Schwäbische Zeitung (Sigmaringen)
Militärputsch gegen Mugabe
Simbabwes 93-jähriger Staatschef steht unter Hausarrest
HARARE (dpa) - In Simbabwe ist der Kampf um die Nachfolge von Langzeitpräsident Robert Mugabe (93) eskaliert: Das Militär hat in einem Putsch die Macht an sich gerissen, der Staatschef wurde unter Hausarrest gestellt. Dennoch sagte Generalmajor Sibusiso Moyo am Mittwoch, es handle sich nur um eine zeitweise Machtübernahme, nicht um einen Putsch. Es gehe darum, eine „politische, soziale und wirtschaftliche“Krise zu überwinden und darum, Verbrecher in Mugabes Umfeld zur Strecke zu bringen: „Sobald wir unsere Mission erfüllt haben, erwarten wir eine Rückkehr zur Normalität.“Soldaten sollen Finanzminister Ignatius Chombo festgenommen haben.

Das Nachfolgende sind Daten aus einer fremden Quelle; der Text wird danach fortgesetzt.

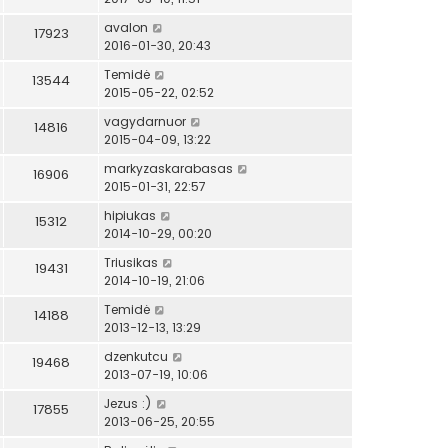
avalon
17923
2016-01-30, 20:43
Temidė
13544
2015-05-22, 02:52
vagydarnuor
14816
2015-04-09, 13:22
markyzaskarabasas
16906
2015-01-31, 22:57
hipiukas
15312
2014-10-29, 00:20
Triusikas
19431
2014-10-19, 21:06
Temidė
14188
2013-12-13, 13:29
dzenkutcu
19468
2013-07-19, 10:06
Jezus :)
17855
2013-06-25, 20:55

Mugabe, der seit 1980 regiert, hat die frühere Kornkammer im Süden Afrikas heruntergewirtschaftet. Das verarmte Land leidet seit einer Wirtschaftskrise 2008 unter galoppierender Hyperinflation und einem Zerfall der Landeswährung.
HARARE (dpa) - Fast vier Jahrzehnte hat sich Simbabwes Präsident Robert Mugabe an der Macht gehalten. Selbst mit 93 Jahren schien der gewiefte Politiker noch alles und jeden im Land unter Kontrolle zu haben. Er wollte sogar noch eine weitere Amtszeit regieren. Doch über Nacht wurde ihm vom Militär das Heft des Handelns aus der Hand gerissen. Der Versuch, seine unbeliebte Frau Grace als Nachfolgerin zu installieren, kostet ihn wohl sein Amt. Nun muss er hoffen, sich und seiner Familie zumindest noch einen Abtritt mit der Zusicherung von Straffreiheit oder einen Weggang ins Exil zu sichern.
Die allermeisten Simbabwer haben nie einen anderen Präsidenten als Mugabe erlebt. Doch die Erklärung der Putschisten um vier Uhr morgens beendete die Ära Mugabe mit einem Handstreich. Er wurde unter Hausarrest gestellt, es gibt kein Zurück. „Das Militär hat die Machtstrukturen in Harare jetzt fest im Griff“, erklärte der Analyst Charles Laurie von der Risikoberatung Verisk Maplecroft. Das krisengeschüttelte Land im südlichen Afrika steht wohl vor der größten Zäsur seit der Unabhängigkeit von Großbritannien im Jahr 1980.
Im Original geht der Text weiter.